- **EXERCISE DESCRIPTION**: Return all the entries exactly, keeping pictures out.

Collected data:
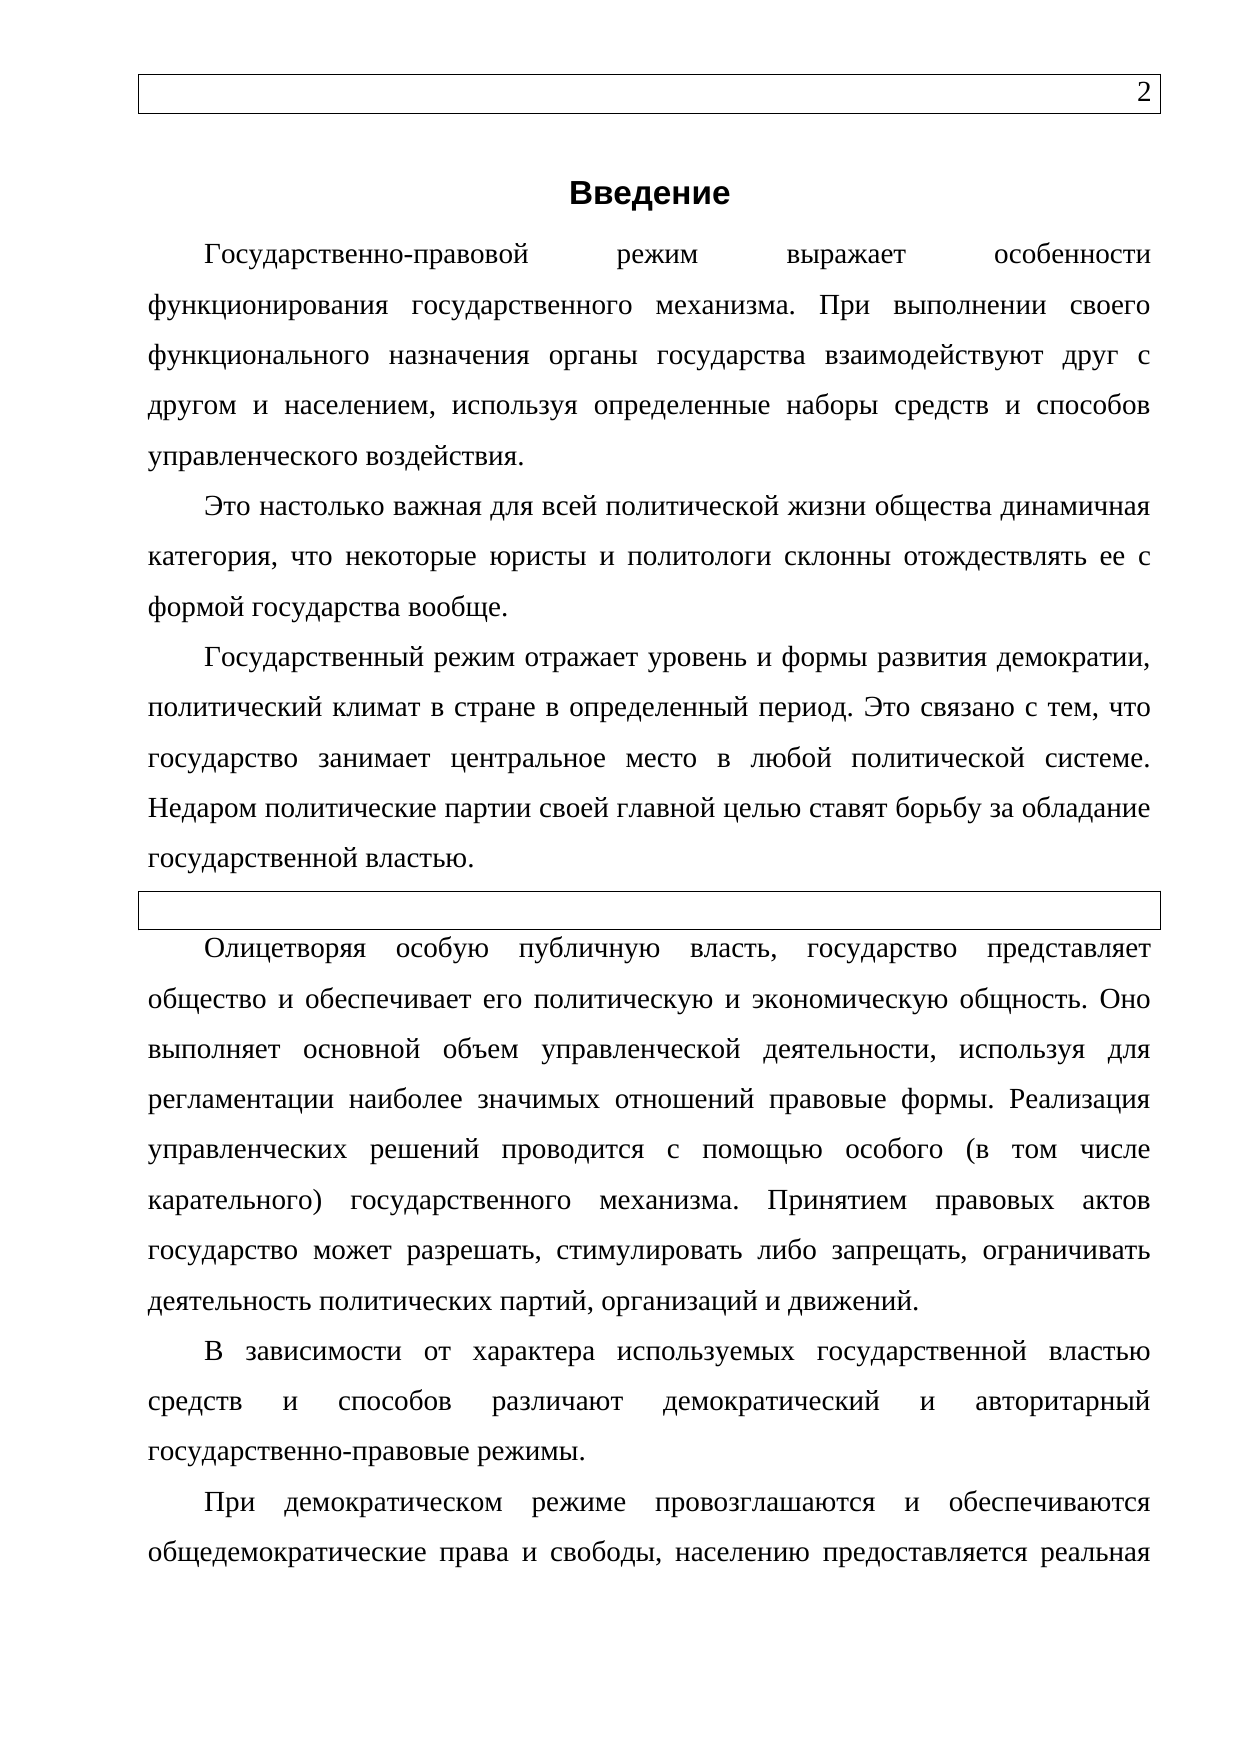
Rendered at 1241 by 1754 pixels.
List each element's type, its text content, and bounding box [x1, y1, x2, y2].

text Олицетворяя особую публичную власть, государство представляет общество и обеспечивает его политическую и экономическую общность. Оно выполняет основной объем управленческой деятельности, используя для регламентации наиболее значимых отношений правовые формы. Реализация управленческих решений проводится с помощью особого (в том числе карательного) государственного механизма. Принятием правовых актов государство может разрешать, стимулировать либо запрещать, ограничивать деятельность политических партий, организаций и движений. [148, 930, 1152, 1316]
text Государственный режим отражает уровень и формы развития демократии, политический климат в стране в определенный период. Это связано с тем, что государство занимает центральное место в любой политической системе. Недаром политические партии своей главной целью ставят борьбу за обладание государственной властью. [148, 639, 1152, 874]
text Это настолько важная для всей политической жизни общества динамичная категория, что некоторые юристы и политологи склонны отождествлять ее с формой государства вообще. [148, 488, 1152, 622]
text Государственно-правовой режим выражает особенности функционирования государственного механизма. При выполнении своего функционального назначения органы государства взаимодействуют друг с другом и населением, используя определенные наборы средств и способов управленческого воздействия. [148, 237, 1152, 471]
subtitle Введение [148, 173, 1152, 211]
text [148, 1484, 1152, 1568]
text В зависимости от характера используемых государственной властью средств и способов различают демократический и авторитарный государственно-правовые режимы. [148, 1333, 1152, 1467]
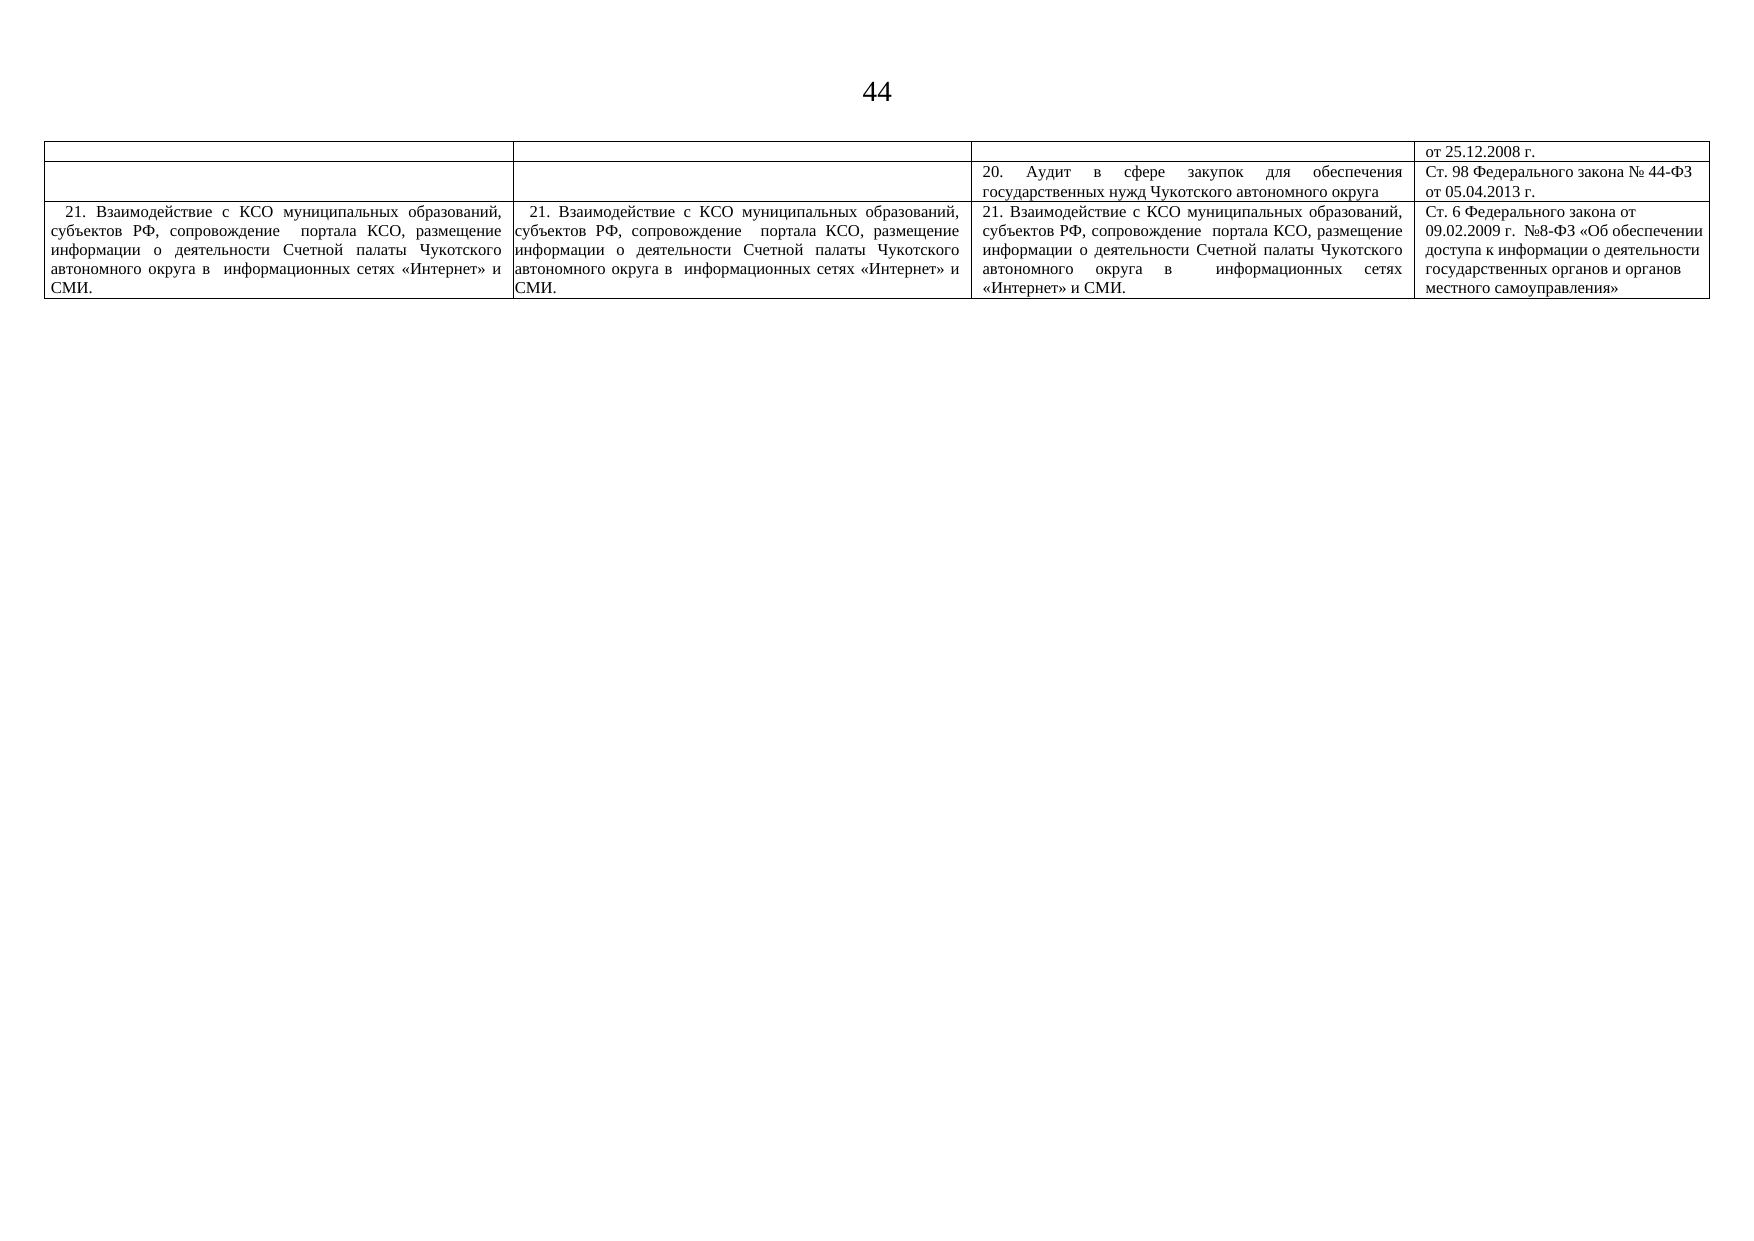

- **ANSWER TO THIS TASK**:
Rendered at 1241 by 1754 pixels.
List each element's type, its text content, and bounding box [x1, y1, x2, y2].

text Олицетворяя особую публичную власть, государство представляет общество и обеспечивает его политическую и экономическую общность. Оно выполняет основной объем управленческой деятельности, используя для регламентации наиболее значимых отношений правовые формы. Реализация управленческих решений проводится с помощью особого (в том числе карательного) государственного механизма. Принятием правовых актов государство может разрешать, стимулировать либо запрещать, ограничивать деятельность политических партий, организаций и движений. [148, 930, 1152, 1316]
text Государственный режим отражает уровень и формы развития демократии, политический климат в стране в определенный период. Это связано с тем, что государство занимает центральное место в любой политической системе. Недаром политические партии своей главной целью ставят борьбу за обладание государственной властью. [148, 639, 1152, 874]
text Это настолько важная для всей политической жизни общества динамичная категория, что некоторые юристы и политологи склонны отождествлять ее с формой государства вообще. [148, 488, 1152, 622]
text Государственно-правовой режим выражает особенности функционирования государственного механизма. При выполнении своего функционального назначения органы государства взаимодействуют друг с другом и населением, используя определенные наборы средств и способов управленческого воздействия. [148, 237, 1152, 471]
subtitle Введение [148, 173, 1152, 211]
text [148, 1484, 1152, 1568]
text В зависимости от характера используемых государственной властью средств и способов различают демократический и авторитарный государственно-правовые режимы. [148, 1333, 1152, 1467]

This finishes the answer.